Los choques entre empresas y sindicatos son moneda corriente en Uruguay. Cómo llegamos a la situación actual y alternativas para salir.

Es innegable que desde lo jurídico se enmarca el relacionamiento entre las partes. Se definen límites, entre otras cuestiones, y ello brinda la previsibilidad propia de saber qué derechos y obligaciones tenemos, qué podría llegar a pasar en distintos escenarios, incluso en el más pesimista. Pero esta previsibilidad que necesitamos y valoramos para la planificación del funcionamiento de la organización —y sobre todo para la tranquilidad personal—, solo nos da seguridad psicológica siempre y cuando sea real y tangible. De hecho, gracias a la investigación en psicología sabemos que debe experimentarse en un registro sensorial, y hasta corporal, para que efectivamente bajen los niveles de ansiedad y crezcan los niveles de confianza.

Dicho de otra forma, el marco jurídico puede llegar a regular la huelga eventualmente, pero si en la práctica se terminan introduciendo nuevas medidas cuidadosamente diseñadas para eludir los límites jurídicos establecidos, terminamos en una carrera inútil del que quiere reglar y del que no quiere ser reglado, porque sus ventajas relativas residen justamente en esa falta de límites.
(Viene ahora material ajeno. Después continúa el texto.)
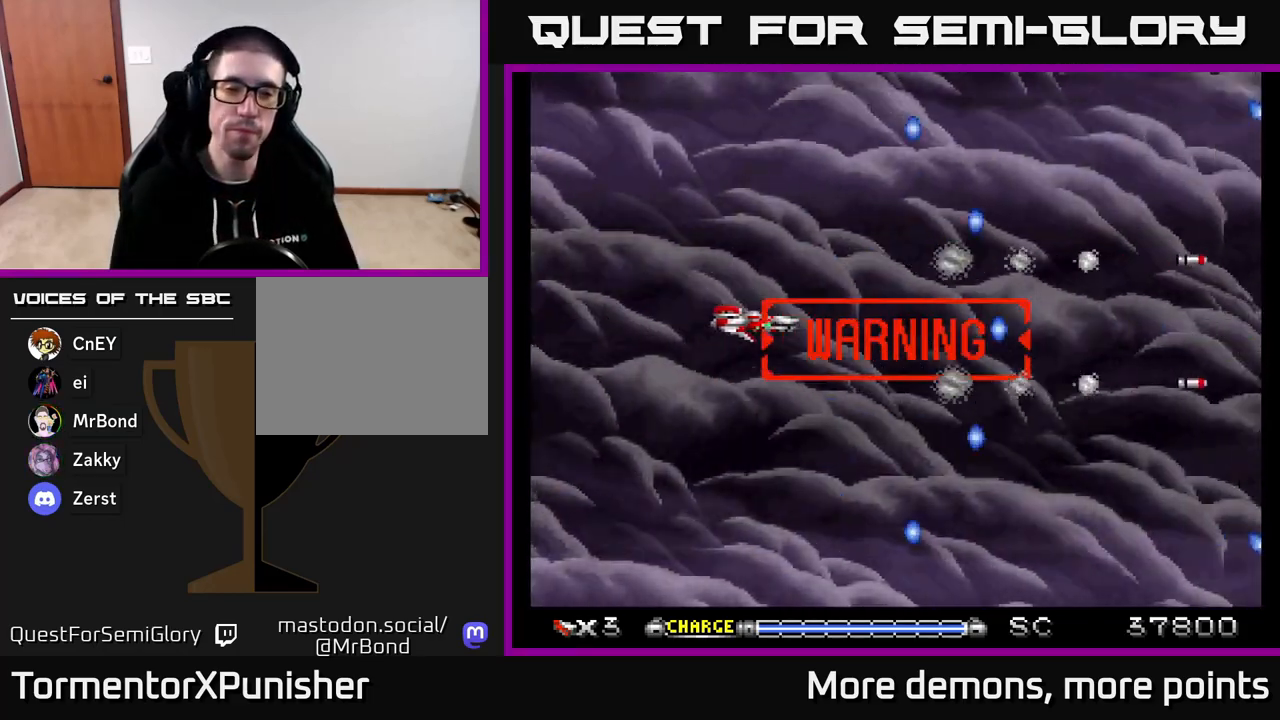
{"buttons": ["A"], "right_stick": "center", "events": [[17, "DPAD_RIGHT", "up"]]}
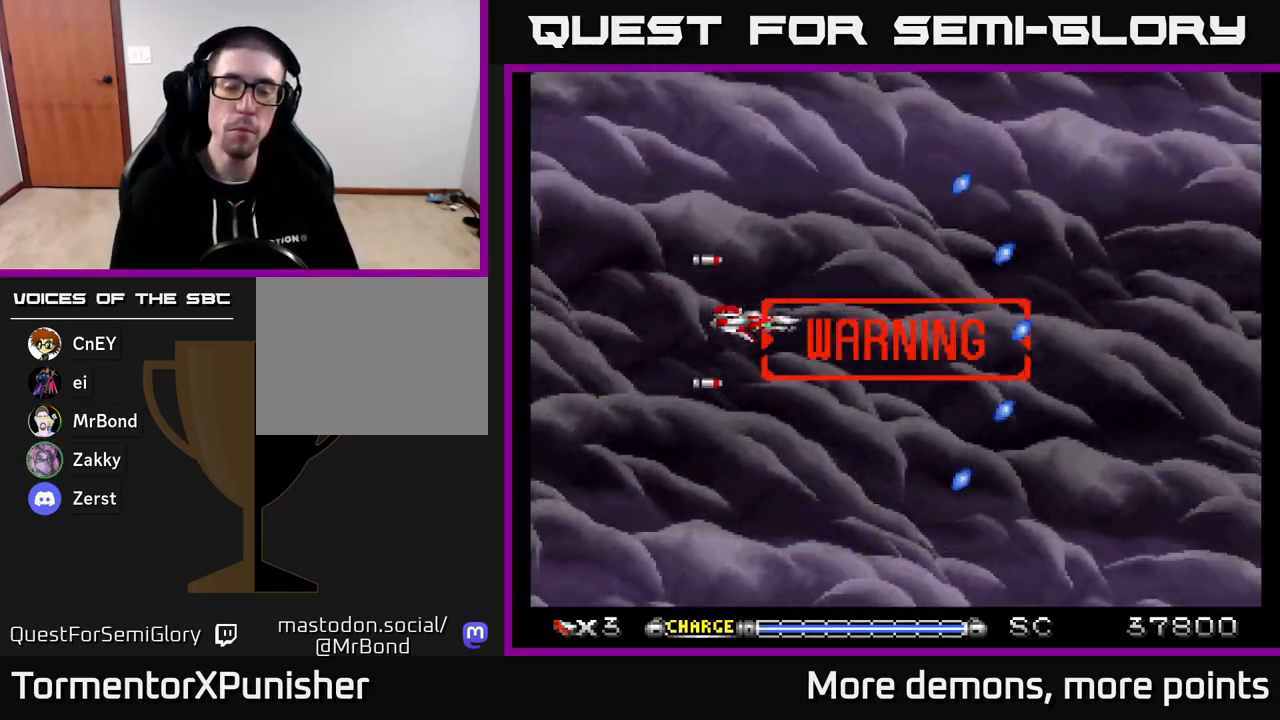
{"buttons": ["A"], "right_stick": "center", "events": []}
En toda negociación compleja pueden darse episodios de este tipo, que hacen a la “picardía” de ir construyendo una fortaleza “cuando y como puedo”. El problema es que, naturalizado este accionar, quienes lo aplicamos empezamos a pensar y actuar con una lógica oportunista, que no solo socava el principio de ganar-ganar —que está en la base de las negociaciones fructíferas y sostenibles—, sino que también hace que los resultados obtenidos sean menos estratégicos y más emergentes. Si ello no se controla muy bien, evantualmente nos encontraremos en escenarios que no buscamos, con frases poco felices como “es lo que hay, valor” o en conflictos en los que aprovechamos para entrar, pero no tenemos claro cómo salir.

Es difícil encontrar una sola palabra y generalizar con ella la diversidad de situaciones que se dan en los distintos sectores empresariales, modelos de negocio y configuraciones organizacionales. Pero, si hubiera que hacerlo, lo que se percibe en quienes se dedican en el día a día al relacionamiento con el sindicato es desgaste. Desgaste que resulta del tiempo y la acumulación de experiencias insatisfactorias, con un presente de agenda nutrida y con un pasado plagado de desencuentros, incluso si el resultado de una negociación puntual fue bueno. Con las relaciones laborales, el relato del protagonista empresarial está dentro de la gama de los oscuros, del negativismo desesperanzado.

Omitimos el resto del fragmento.